The Unbearable Lightness of Being by Milan Kundera will transport you to the former Czechoslovakia. In this best-selling novel about love, desire and the conflict between longings and logic, you’ll follow the lives of artists during the invasion of the Soviet Union and Warsaw Pact Allies. Also a highly acclaimed film starring Daniel Day-Lewis.

Life of Pi by Yann Martel. A young boy named Pascine Molitor Patel – known as Pi – from Pondicherry faces immeasurable hardships on the high seas when he is shipwrecked in the Pacific Ocean for 227 days. His only companions are an assortment of animals, including a Bengal tiger, who is at once his best friend and worst enemy. A spiritual adventure about what it means to be alive and to keep the faith.

Sheltering Sky by Paul Bowes is a dramatic and semi-autobiographical tale set in Morocco during the 20 th century. Characters Kit and Port Moresby travel to North Africa to re-ignite the passion in their marriage – only to find themselves battling the elements of nature and the impassive cruelty of the desert.

The Innocents Abroad by Mark Twain. Published in 1869, this Grand Tour of Europe and the Holy land contains clever observations on the relationship between Europeans and Americans during the 19 th century.

Seven Years in Tibet by Heinrich Harrer is the true story of his daring escape across the Himalayas to Tibet after being imprisoned in India by the British during World War II. As the eventual tutor to the Dalai Lama, the author gives an insider’s view of the Tibetan way of life. (Also check out the movie, starring Brad Pitt and David Thewlis.)
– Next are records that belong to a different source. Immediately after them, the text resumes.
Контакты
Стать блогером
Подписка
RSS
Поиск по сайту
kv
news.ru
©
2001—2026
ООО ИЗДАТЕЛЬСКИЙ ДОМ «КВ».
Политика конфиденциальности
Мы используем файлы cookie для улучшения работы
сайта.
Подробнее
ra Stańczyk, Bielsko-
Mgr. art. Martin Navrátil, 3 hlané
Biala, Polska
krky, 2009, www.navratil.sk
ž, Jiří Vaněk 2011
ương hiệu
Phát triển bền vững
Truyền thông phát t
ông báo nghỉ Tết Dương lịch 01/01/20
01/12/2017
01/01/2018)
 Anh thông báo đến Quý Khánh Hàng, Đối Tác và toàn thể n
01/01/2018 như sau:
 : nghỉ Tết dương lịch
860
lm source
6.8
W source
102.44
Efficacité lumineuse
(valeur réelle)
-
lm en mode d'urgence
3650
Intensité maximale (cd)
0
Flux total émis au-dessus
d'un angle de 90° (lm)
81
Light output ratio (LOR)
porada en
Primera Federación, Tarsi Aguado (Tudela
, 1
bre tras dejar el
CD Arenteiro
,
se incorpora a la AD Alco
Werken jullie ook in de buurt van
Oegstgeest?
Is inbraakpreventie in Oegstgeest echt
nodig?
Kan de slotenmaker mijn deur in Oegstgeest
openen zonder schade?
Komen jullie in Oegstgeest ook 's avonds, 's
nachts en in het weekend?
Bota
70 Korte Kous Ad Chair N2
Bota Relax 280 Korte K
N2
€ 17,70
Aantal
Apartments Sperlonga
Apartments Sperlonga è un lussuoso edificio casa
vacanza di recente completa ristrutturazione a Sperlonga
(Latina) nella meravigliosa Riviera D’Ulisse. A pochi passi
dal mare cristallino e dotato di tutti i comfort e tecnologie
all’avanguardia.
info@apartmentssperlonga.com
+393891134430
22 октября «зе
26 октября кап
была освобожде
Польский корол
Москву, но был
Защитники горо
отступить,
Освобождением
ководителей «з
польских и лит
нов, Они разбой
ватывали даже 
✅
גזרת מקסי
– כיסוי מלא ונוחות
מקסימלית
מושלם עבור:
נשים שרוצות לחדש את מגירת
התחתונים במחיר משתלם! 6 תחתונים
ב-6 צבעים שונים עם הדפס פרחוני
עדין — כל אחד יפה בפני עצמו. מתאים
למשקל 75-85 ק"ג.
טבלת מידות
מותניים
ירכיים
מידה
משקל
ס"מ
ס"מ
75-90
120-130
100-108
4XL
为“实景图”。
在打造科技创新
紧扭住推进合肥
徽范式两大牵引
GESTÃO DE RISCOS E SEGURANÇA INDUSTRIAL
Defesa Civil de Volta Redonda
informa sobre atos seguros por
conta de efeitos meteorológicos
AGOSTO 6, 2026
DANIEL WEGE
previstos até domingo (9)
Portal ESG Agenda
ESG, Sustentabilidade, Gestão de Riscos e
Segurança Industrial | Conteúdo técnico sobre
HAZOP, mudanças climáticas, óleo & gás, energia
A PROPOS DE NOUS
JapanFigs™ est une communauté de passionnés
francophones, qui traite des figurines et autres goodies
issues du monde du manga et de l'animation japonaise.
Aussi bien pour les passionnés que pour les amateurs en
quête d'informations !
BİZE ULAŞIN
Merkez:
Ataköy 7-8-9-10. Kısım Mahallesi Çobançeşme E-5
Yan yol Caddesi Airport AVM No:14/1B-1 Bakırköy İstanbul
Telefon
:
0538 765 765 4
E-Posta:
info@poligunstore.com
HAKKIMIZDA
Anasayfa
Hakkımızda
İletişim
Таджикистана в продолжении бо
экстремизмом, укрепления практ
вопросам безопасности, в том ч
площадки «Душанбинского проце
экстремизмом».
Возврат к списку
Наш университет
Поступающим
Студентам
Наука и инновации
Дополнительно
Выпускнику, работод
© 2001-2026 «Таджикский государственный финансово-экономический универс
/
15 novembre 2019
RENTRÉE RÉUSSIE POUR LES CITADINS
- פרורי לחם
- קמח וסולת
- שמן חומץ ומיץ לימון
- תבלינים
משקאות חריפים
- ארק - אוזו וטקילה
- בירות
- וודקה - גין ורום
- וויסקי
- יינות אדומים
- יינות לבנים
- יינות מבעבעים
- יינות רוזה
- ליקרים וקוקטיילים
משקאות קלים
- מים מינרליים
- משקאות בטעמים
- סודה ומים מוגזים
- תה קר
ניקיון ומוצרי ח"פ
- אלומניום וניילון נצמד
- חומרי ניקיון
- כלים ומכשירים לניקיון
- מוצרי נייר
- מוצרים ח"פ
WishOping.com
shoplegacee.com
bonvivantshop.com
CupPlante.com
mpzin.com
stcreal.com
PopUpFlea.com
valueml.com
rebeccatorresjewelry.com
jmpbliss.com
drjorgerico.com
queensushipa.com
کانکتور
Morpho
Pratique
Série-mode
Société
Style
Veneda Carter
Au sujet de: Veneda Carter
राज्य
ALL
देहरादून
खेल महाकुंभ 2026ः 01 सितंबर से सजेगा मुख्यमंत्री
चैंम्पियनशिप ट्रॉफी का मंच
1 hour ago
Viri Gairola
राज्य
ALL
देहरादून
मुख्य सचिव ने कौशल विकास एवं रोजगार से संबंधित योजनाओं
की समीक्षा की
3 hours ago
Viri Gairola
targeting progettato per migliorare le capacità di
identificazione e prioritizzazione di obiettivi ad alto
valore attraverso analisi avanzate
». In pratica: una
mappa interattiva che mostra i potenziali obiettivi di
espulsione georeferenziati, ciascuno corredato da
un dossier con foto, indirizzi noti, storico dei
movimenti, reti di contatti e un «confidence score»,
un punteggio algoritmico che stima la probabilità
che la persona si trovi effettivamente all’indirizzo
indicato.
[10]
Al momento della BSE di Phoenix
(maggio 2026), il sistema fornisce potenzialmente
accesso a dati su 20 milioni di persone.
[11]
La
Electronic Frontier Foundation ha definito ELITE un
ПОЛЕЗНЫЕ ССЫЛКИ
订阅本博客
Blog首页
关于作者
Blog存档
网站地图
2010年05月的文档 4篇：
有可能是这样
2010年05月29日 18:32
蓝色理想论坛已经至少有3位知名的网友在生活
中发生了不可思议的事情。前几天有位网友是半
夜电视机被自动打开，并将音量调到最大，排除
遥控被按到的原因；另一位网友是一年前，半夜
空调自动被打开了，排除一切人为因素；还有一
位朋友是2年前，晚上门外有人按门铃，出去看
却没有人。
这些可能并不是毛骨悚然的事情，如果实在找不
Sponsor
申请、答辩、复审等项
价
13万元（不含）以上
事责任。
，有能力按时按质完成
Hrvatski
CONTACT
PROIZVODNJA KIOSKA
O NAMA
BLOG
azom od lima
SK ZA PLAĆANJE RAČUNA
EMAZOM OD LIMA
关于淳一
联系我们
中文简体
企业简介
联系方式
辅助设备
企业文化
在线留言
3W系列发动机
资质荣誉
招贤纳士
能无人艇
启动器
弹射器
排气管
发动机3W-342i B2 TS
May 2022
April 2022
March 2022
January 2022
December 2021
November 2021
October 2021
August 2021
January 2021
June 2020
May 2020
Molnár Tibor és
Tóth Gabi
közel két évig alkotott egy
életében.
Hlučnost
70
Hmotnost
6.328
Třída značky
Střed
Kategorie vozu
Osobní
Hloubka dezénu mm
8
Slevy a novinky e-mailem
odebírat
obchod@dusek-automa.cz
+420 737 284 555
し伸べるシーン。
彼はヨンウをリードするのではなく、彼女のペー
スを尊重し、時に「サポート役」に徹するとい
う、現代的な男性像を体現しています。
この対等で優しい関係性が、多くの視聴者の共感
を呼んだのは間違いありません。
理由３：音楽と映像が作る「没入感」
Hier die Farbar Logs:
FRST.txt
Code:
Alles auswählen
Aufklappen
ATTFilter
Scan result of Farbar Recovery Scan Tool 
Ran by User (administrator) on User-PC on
Don’t Go There! The Travel Detective’s Essential Guide to the Must-Miss Places of the World by Peter Greenberg just might be the perfect book if you’re disheartened about not going on a trip. The book lists places not to visit, including depressing destinations, crime-ridden cities, polluted beaches, cruise ships most often cited for outbreaks of intestinal viruses, and places that (literally) stink.